Oscar Müller est quelqu’un de très pressé. Pensez donc, il travaille pour Consulting Bank Inc. Autant dire qu’il ne prend jamais le temps de prendre son temps. Ce qu’il prend, c’est sa voiture de fonction pour aller vite, vite, vite. Mais aujourd’hui elle est inutilisable, et Oscar doit courir, utiliser ses petites jambes pour ne pas manquer son rendez-vous. Il tombe alors sur une salamandre. Telle la madeleine de Proust, elle le met face à son passé qui ressurgit, qui l’envahit involontairement.

Cette salamandre lui fait remonter le temps et se replonger dans de merveilleux souvenirs. Oh, ces souvenirs sont faits de pas grand-chose, de bric et de broc : une boîte d’allumettes décorée d’une salamandre, un coquillage orange tout lisse et tout rond, un nid de guêpes parfaitement géométrique, un canif minuscule, un livre de sorcellerie. De fil en aiguille, Oscar retrouve par association d’idées son monde enfantin et les personnages qui l’habitaient – le vendeur du Toit du Monde (un magasin de thé captivant) et monsieur Schmitt, le collectionneur entomologiste, mais aussi André Salame, le meilleur ami d’Oscar et Marylène, sa première amoureuse.

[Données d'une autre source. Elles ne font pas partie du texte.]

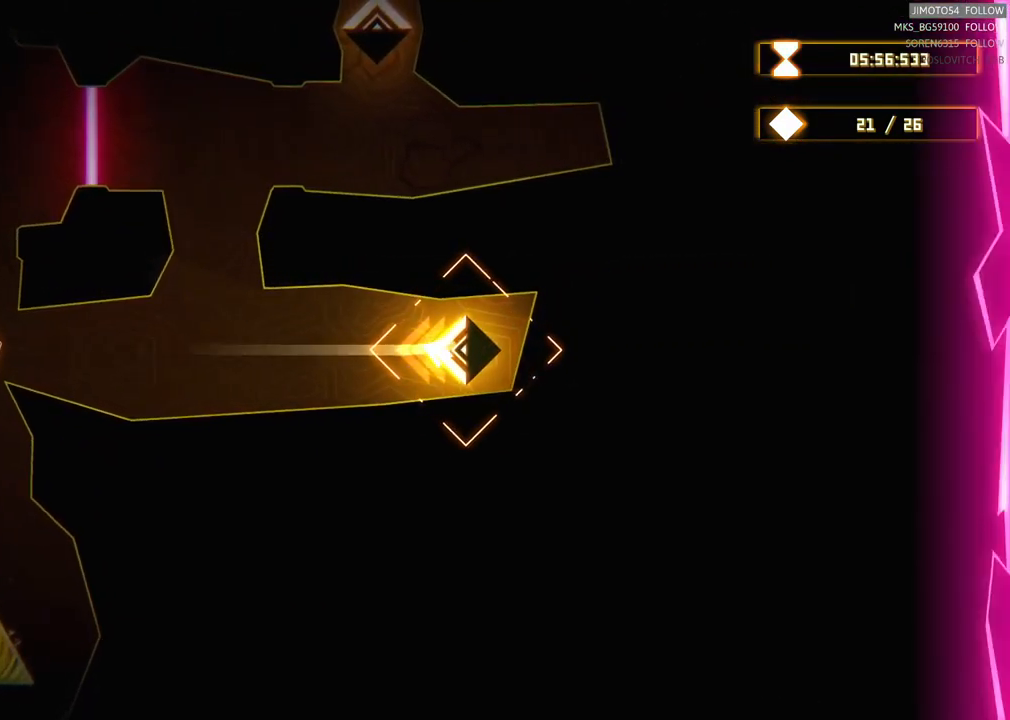
{"buttons": [], "left_stick": "center", "right_stick": "center", "events": [[200, "left_stick", "up-left"], [400, "left_stick", "center"]]}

La salamandre jaune et noire est présente dans la mémoire d’Oscar et elle apparaît subtilement dans les pages de ce livre. Il suffit comme Oscar de prêter attention à cet animal étrange qui habite cet univers imaginaire, profondément littéraire. On distingue, au dos de la porte du magasin de thé une étrange annonce : « La Salamandre Noire, objets rares et curiosités », mentionne l’enseigne de l’échoppe. Si on ne prend pas un peu son temps, c’est donc comme si on ne mangeait pas cette madeleine laissée sur la table, ce petit gâteau qui aurait pu raviver, rendre vivant et présent le passé. Raviver le passé, c’est aussi comme raviver des couleurs délavées par le temps qui s’écoule. Le meilleur moyen de ne pas perdre son temps, serait-ce donc de le prendre ?

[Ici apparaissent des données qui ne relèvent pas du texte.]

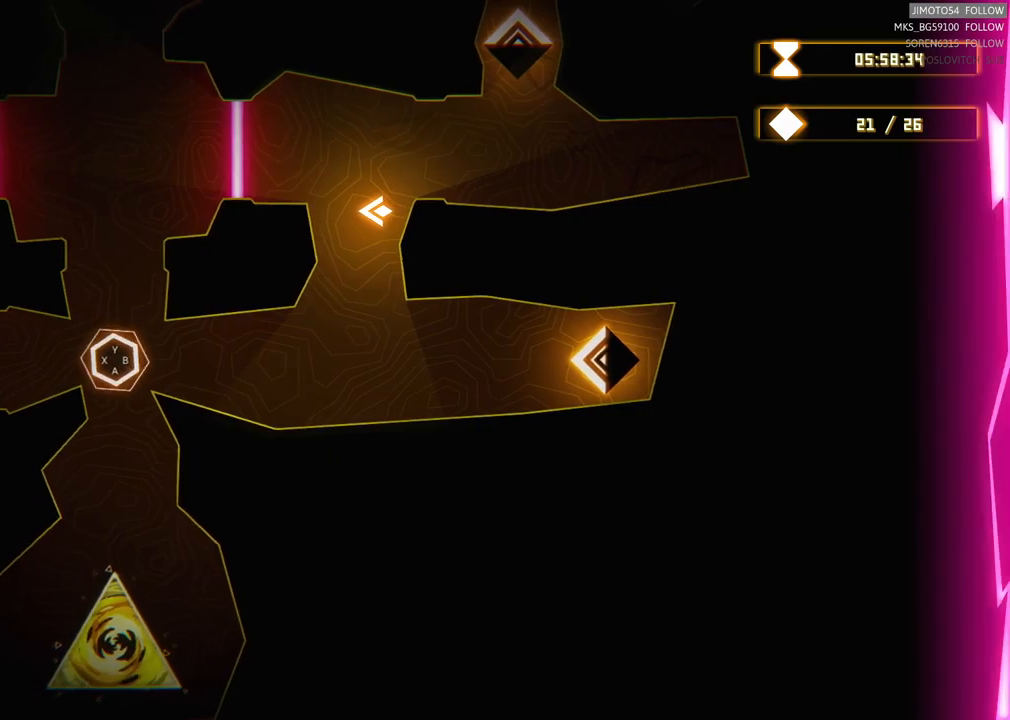
{"buttons": [], "left_stick": "up-right", "right_stick": "center", "events": [[217, "left_stick", "up-right"]]}
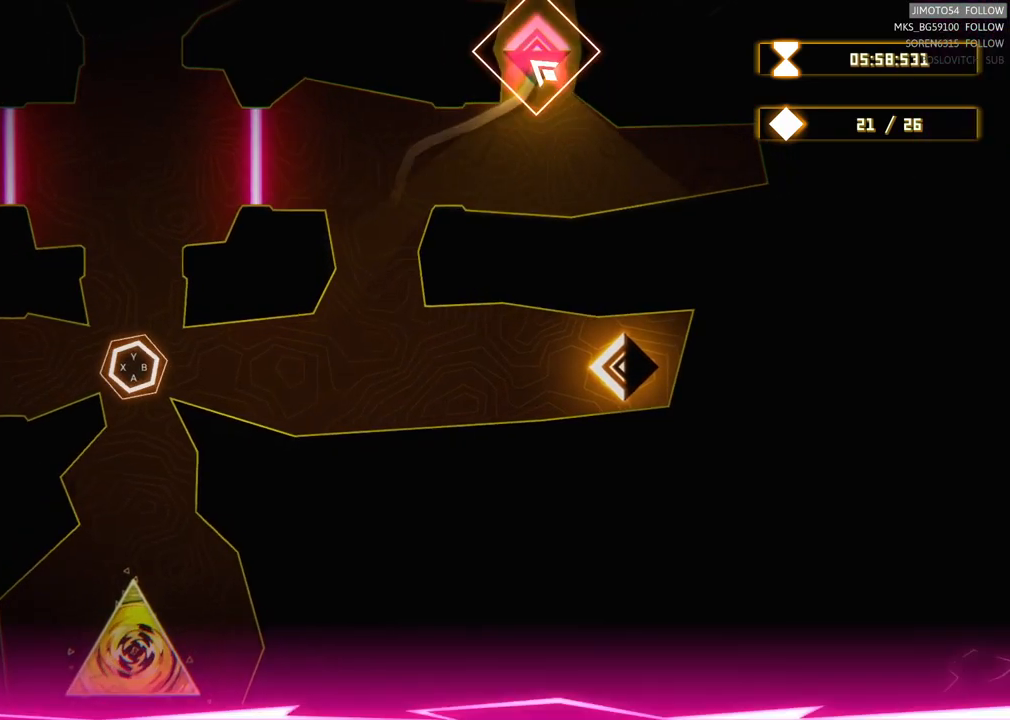
{"buttons": [], "left_stick": "center", "right_stick": "center", "events": [[300, "left_stick", "center"]]}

Soudain, Oscar se souvient du nom d’un puits : le puits aux salamandres… Et comme Oscar, qui a toujours rêvé de pouvoir voler, a lu dans le livre de sorcellerie cette recette de potion «afin de voler au dessus des arbres tel le faucon : Tenir dans la main gauche une salamandre », il demande à cette salamandre qui se trouve là, aujourd’hui, à ses pieds, la formule magique pour voler au-dessus des villes, histoire que ces rêves deviennent enfin réalité. Car c’est bien la prétention, à la fois si naïve et si grave, de cet album : montrer comme il est essentiel d’aller au bout de ses rêves d’enfant. A en juger par ces pages, c’est sans doute ce qu’a accompli l’auteur, Christian Voltz, qui semble avoir pris un plaisir certain à fabriquer les décors où évolue son héros, Oscar Müller. Fait de matériaux de récupération (tissu, fil de fer, laine, papier,…), ce monde miniature abrite des petits personnages espiègles et des objets amusants comme cette boîte de sardine qui sert de voiture à un conducteur pressé. Qui sait si sa madeleine de Proust à lui n’est pas une sardine ? Après tout, chacun ses goûts !

Louise Charbonnier
(août 2005)

http://www.seuil.com/

du même auteur : C'est pas ma faute / Un aigle dans le dos (Le Rouergue)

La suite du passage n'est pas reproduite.